* TEXTO BASE:
________________
Contudo, as dificuldades de Elster se dão no fato (evidenciado com clareza nas discussões deste volume) de que racionalidade e normas não chegam nunca a articular-se efetivamente em seu pensamento, e tudo se passa como se a racionalidade devesse necessariamente ser vista como dizendo respeito a um mundo em que prevalecem interesses egoístas e estreitos -ou seja, a um ``estado de natureza" que subsistiria na complexidade da sociedade em que as normas existem e que conviveria precariamente com elas.
Por outras palavras, Elster não dá consequência ao reconhecimento (presente em sua obra) de que o traço distintivo da racionalidade é a busca eficiente de fins de qualquer natureza, e de que tais fins podem ser não apenas altruístas, mas também normativamente definidos. Tal reconhecimento levaria, no limite, à concepção segundo a qual a racionalidade plena estaria na capacidade de buscar com equilíbrio certo ideal de vida que seja o objeto de decisões autônomas (e não meramente conformistas ou convencionais) por parte do indivíduo -isto é, na capacidade de definir as próprias normas que se irá seguir a partir da assunção lúcida e seletiva de certa identidade dos valores correspondentes, que serão sempre socialmente dados em medida importante.
O problema acaba se ramificando assim, rumo à questão das relações entre racionalidade, moralidade, identidade e autonomia, impondo considerações como as que marcam os trabalhos sobre o desenvolvimento intelectual e moral de autores como Piaget, Kohlberg e Habermas -literatura da qual Elster passa ao largo. Aliás, pode-se dizer que as idéias de Elster o colocam aquém do próprio Max Weber, cujo esforço por diagnosticar e compreender o racionalismo ocidental o levou não somente ao estudo de temas como a burocracia e o capitalismo, mas também a toda a sociologia weberiana das religiões -e não porque estas apareçam como elemento de contraste, mas pela importância atribuída ao desenvolvimento religioso como parte intrínseca e mesmo crucial de um processo secular visto como de racionalização.
________________
* DADOS LISTADOS:
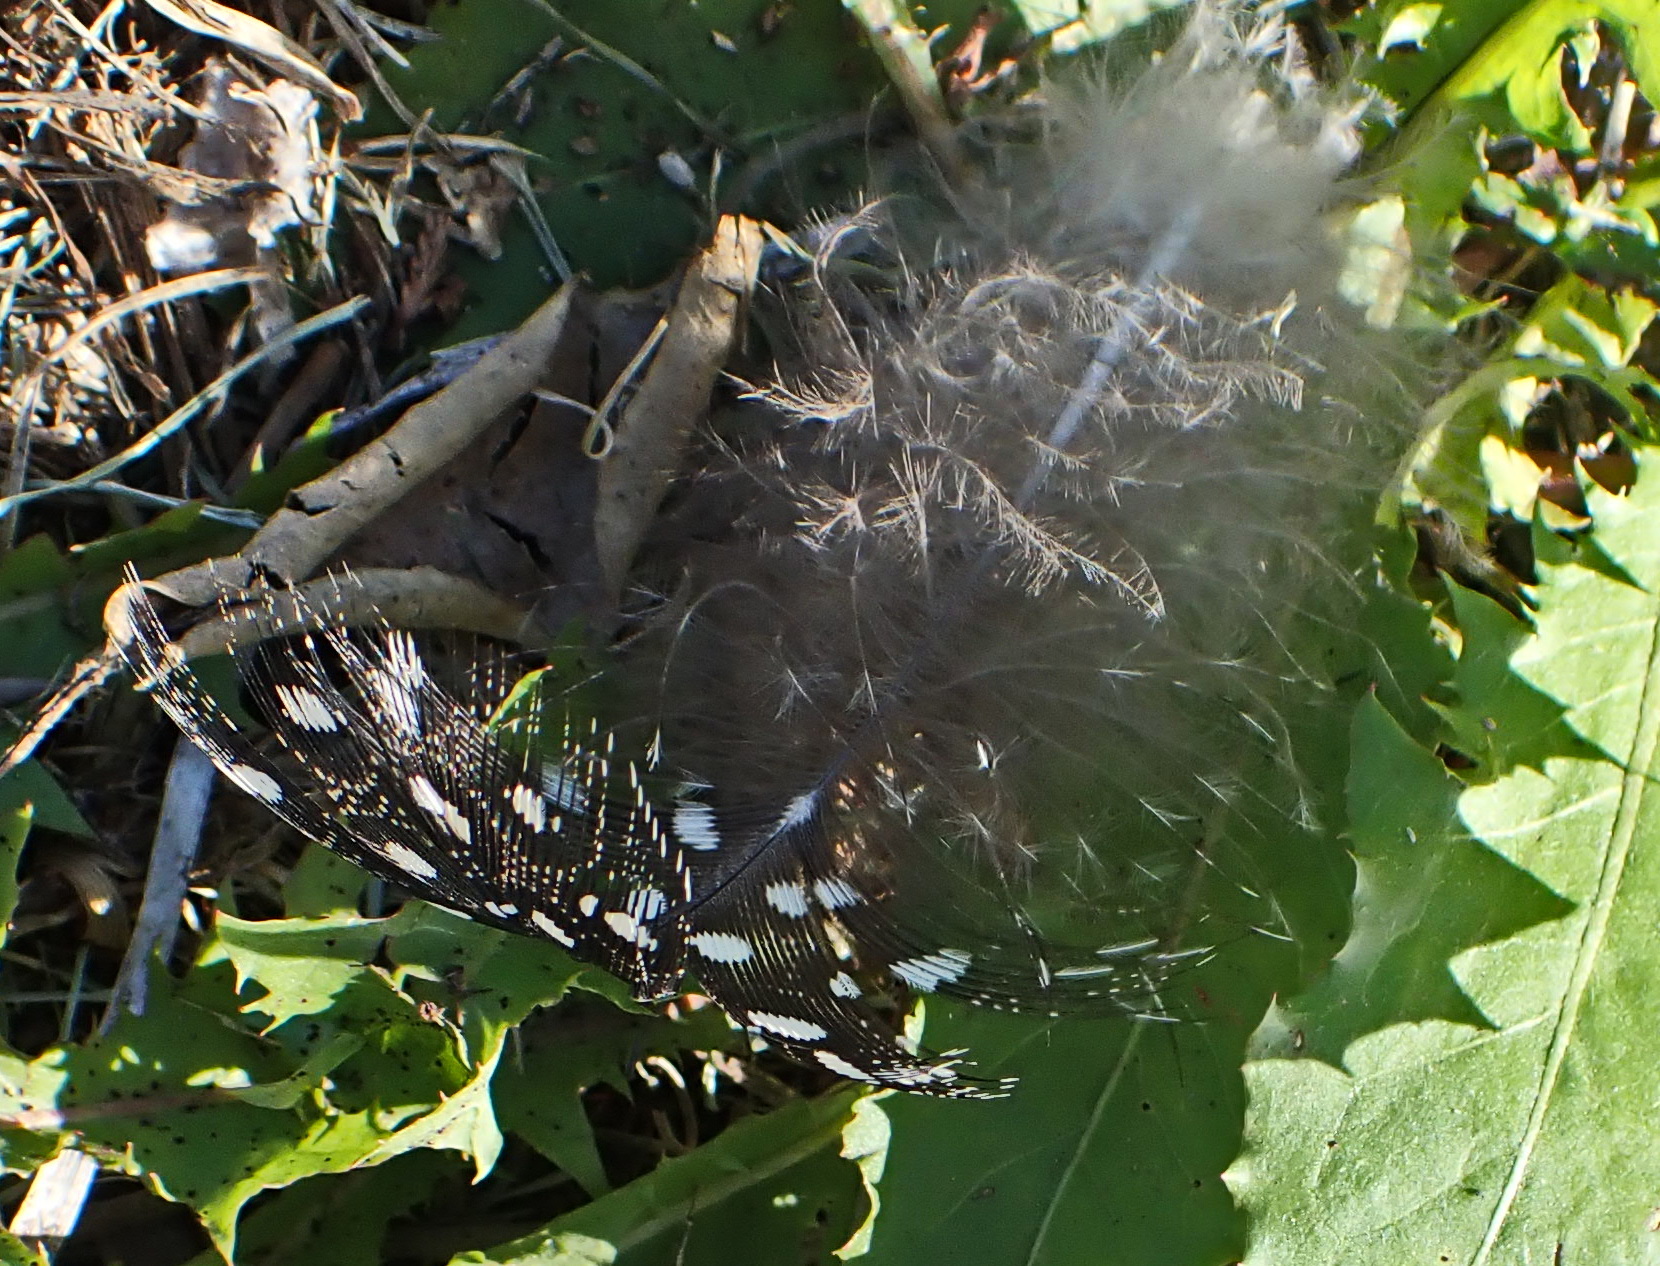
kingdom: Animalia
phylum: Chordata
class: Aves
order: Galliformes
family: Numididae
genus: Numida
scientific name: Numida meleagris
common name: Helmeted guineafowl
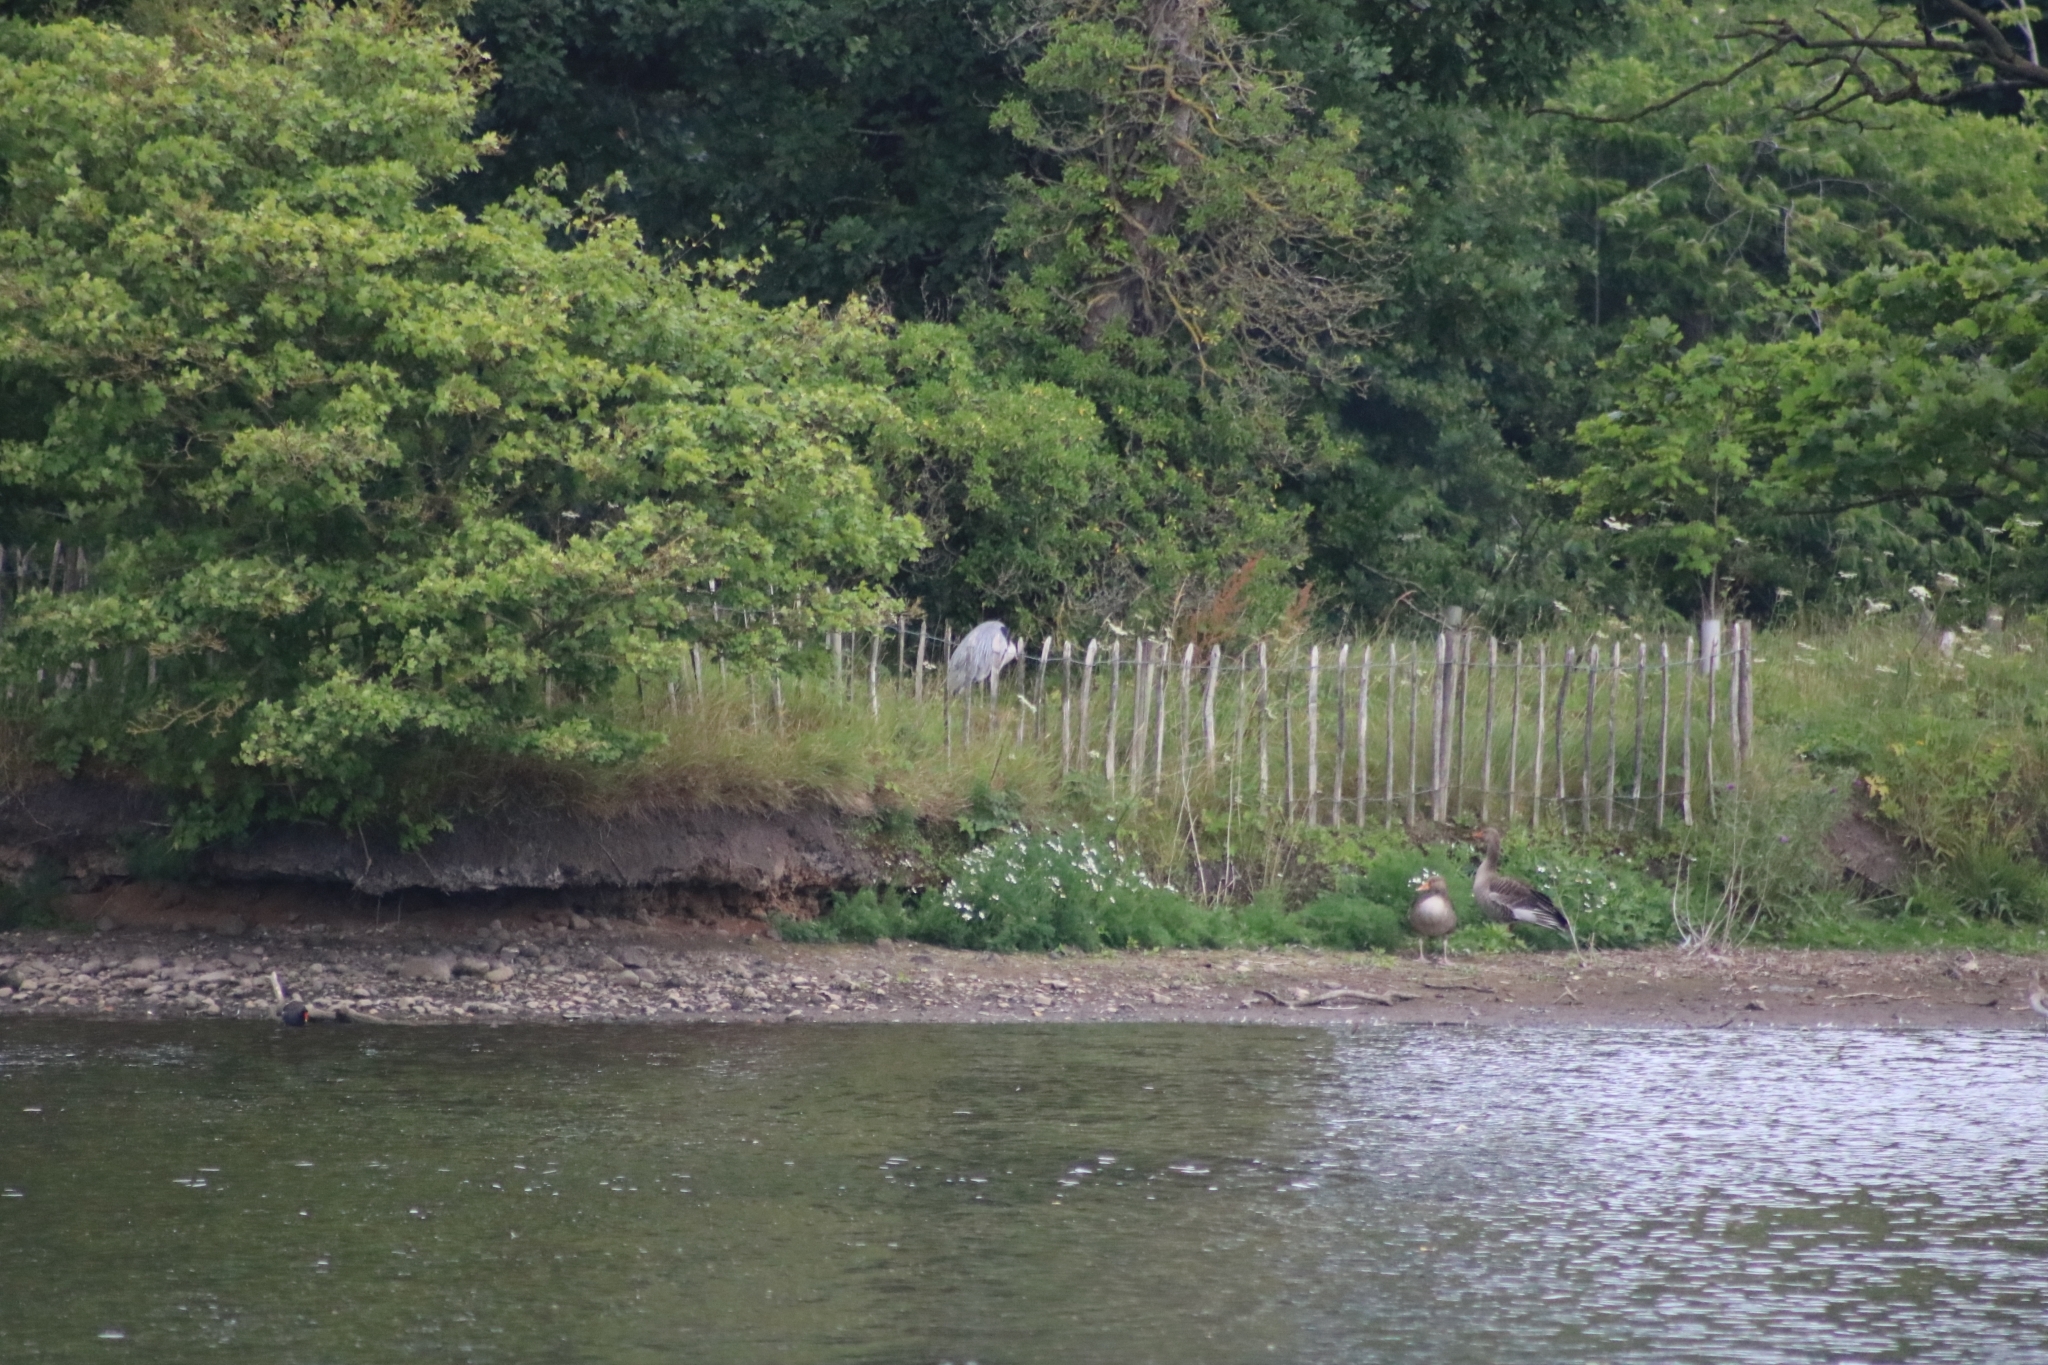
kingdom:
________________
* ATIVIDADE 1:
De acordo com o texto sobre Elster, quais autores têm trabalhos sobre o desenvolvimento intelectual e moral que Elster deixa de lado?
* ATIVIDADE 2:
Copie palavra por palavra o trecho do texto sobre Elster que começa em "Contudo, as dificuldades" e vai até "precariamente com elas.", incluindo essas palavras.
Responda usando somente o texto.

* RESPOSTA 1:
Piaget, Kohlberg e Habermas.

* RESPOSTA 2:
Contudo, as dificuldades de Elster se dão no fato (evidenciado com clareza nas discussões deste volume) de que racionalidade e normas não chegam nunca a articular-se efetivamente em seu pensamento, e tudo se passa como se a racionalidade devesse necessariamente ser vista como dizendo respeito a um mundo em que prevalecem interesses egoístas e estreitos -ou seja, a um ``estado de natureza" que subsistiria na complexidade da sociedade em que as normas existem e que conviveria precariamente com elas.